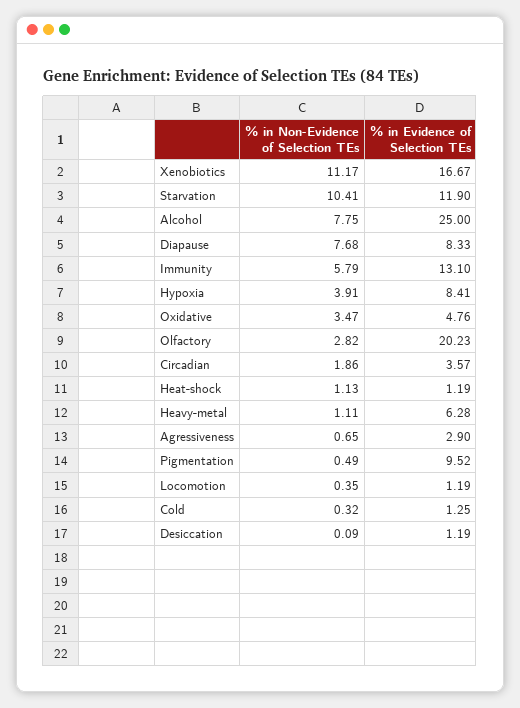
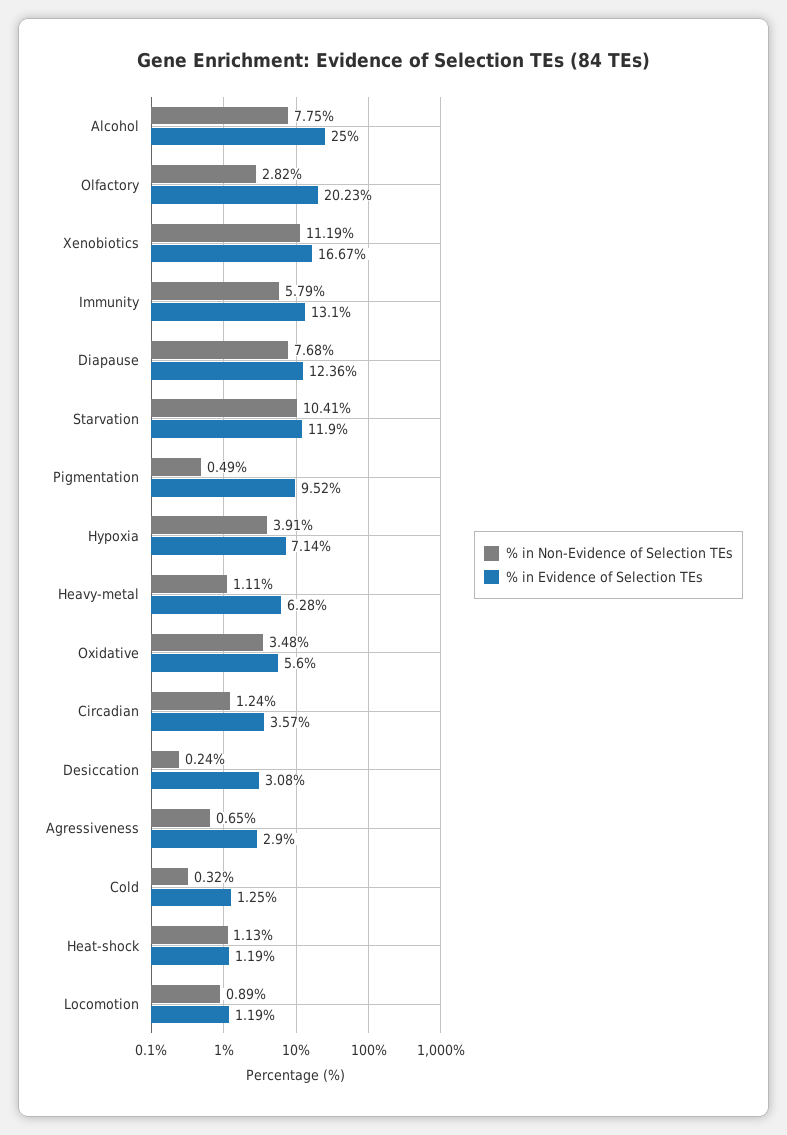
% in Non-Evidence of Selection TEs, Xenobiotics: 11.17 -> 11.19
% in Evidence of Selection TEs, Diapause: 8.33 -> 12.36
% in Evidence of Selection TEs, Hypoxia: 8.41 -> 7.14
% in Non-Evidence of Selection TEs, Oxidative: 3.47 -> 3.48
% in Evidence of Selection TEs, Oxidative: 4.76 -> 5.6
% in Non-Evidence of Selection TEs, Circadian: 1.86 -> 1.24
% in Non-Evidence of Selection TEs, Locomotion: 0.35 -> 0.89
% in Non-Evidence of Selection TEs, Desiccation: 0.09 -> 0.24
% in Evidence of Selection TEs, Desiccation: 1.19 -> 3.08

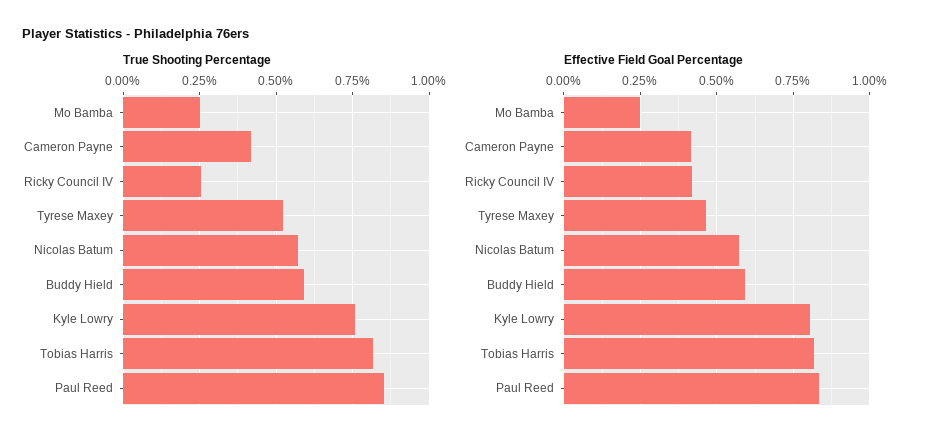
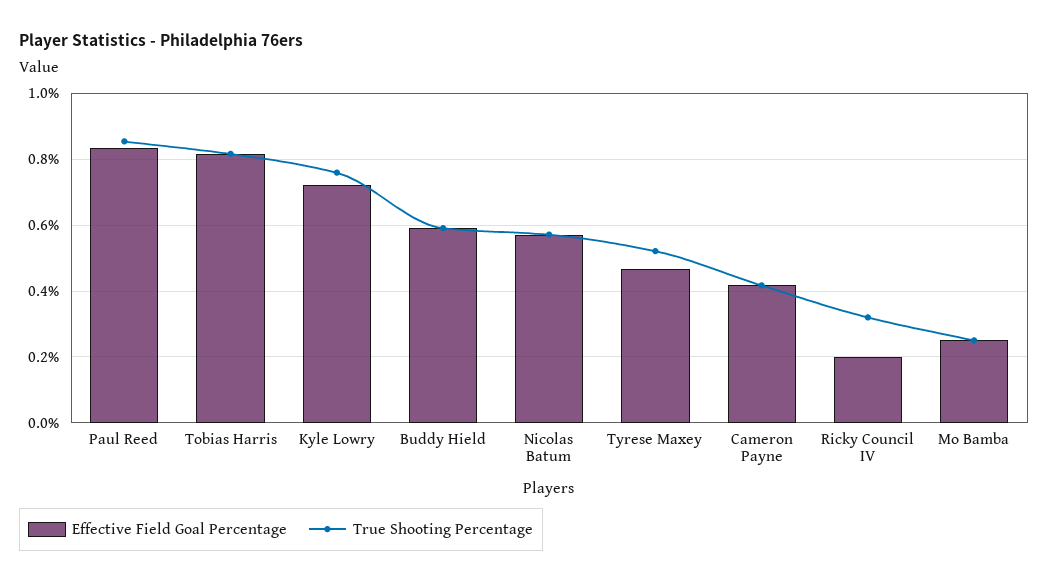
True Shooting Percentage, Ricky Council IV: 0.25 -> 0.32
Effective Field Goal Percentage, Ricky Council IV: 0.425 -> 0.2
Effective Field Goal Percentage, Kyle Lowry: 0.8 -> 0.72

_What you are asked to do:_
The reply should hold every entry above, given again exactly, but not a single picture.

_Result of this exercise:_
% in Non-Evidence of Selection TEs, Xenobiotics: 11.17 -> 11.19
% in Evidence of Selection TEs, Diapause: 8.33 -> 12.36
% in Evidence of Selection TEs, Hypoxia: 8.41 -> 7.14
% in Non-Evidence of Selection TEs, Oxidative: 3.47 -> 3.48
% in Evidence of Selection TEs, Oxidative: 4.76 -> 5.6
% in Non-Evidence of Selection TEs, Circadian: 1.86 -> 1.24
% in Non-Evidence of Selection TEs, Locomotion: 0.35 -> 0.89
% in Non-Evidence of Selection TEs, Desiccation: 0.09 -> 0.24
% in Evidence of Selection TEs, Desiccation: 1.19 -> 3.08

True Shooting Percentage, Ricky Council IV: 0.25 -> 0.32
Effective Field Goal Percentage, Ricky Council IV: 0.425 -> 0.2
Effective Field Goal Percentage, Kyle Lowry: 0.8 -> 0.72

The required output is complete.